**TO DO**
In the entries below, find each line bearing the string "Document" and copy it.

**SOURCE MATERIAL**
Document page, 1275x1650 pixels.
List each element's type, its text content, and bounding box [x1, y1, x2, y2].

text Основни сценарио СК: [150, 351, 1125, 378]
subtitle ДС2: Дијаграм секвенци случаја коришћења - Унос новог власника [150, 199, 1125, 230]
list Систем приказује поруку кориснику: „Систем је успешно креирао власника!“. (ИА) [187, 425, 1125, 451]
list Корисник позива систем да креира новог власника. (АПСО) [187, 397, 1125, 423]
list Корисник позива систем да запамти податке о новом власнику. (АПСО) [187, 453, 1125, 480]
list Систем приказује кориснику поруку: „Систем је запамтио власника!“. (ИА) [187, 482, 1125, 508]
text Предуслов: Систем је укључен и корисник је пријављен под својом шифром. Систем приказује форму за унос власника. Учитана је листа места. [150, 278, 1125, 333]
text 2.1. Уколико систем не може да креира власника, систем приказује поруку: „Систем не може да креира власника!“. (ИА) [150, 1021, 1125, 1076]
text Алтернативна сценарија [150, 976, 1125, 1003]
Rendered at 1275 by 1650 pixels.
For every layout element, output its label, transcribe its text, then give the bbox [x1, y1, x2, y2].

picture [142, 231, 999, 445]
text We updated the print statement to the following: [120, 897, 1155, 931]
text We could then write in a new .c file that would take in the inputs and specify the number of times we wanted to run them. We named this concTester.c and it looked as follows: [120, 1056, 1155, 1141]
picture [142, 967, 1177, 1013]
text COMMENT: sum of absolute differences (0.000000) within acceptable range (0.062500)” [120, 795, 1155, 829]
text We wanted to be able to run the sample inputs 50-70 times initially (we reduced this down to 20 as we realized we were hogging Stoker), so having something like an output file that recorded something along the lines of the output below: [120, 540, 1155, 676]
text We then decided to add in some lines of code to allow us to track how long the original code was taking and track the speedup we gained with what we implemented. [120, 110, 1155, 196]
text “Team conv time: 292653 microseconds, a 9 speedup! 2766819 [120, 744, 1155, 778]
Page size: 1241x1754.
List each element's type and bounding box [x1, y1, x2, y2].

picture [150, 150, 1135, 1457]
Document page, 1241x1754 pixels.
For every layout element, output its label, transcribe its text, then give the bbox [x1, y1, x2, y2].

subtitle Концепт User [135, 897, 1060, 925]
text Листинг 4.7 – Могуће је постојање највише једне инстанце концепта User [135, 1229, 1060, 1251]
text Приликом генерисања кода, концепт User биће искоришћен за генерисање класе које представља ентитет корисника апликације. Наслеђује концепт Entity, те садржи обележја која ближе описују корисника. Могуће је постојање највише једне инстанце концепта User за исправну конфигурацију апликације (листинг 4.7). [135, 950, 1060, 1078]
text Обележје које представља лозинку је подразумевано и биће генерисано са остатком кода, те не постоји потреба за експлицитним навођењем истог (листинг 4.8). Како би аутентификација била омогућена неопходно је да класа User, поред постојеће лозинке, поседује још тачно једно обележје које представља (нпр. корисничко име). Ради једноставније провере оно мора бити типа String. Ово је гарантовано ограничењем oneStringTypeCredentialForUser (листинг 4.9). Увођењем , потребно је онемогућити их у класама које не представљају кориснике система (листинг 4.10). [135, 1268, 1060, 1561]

**REPLY**
Document page, 1275x1650 pixels.
Document page, 1241x1754 pixels.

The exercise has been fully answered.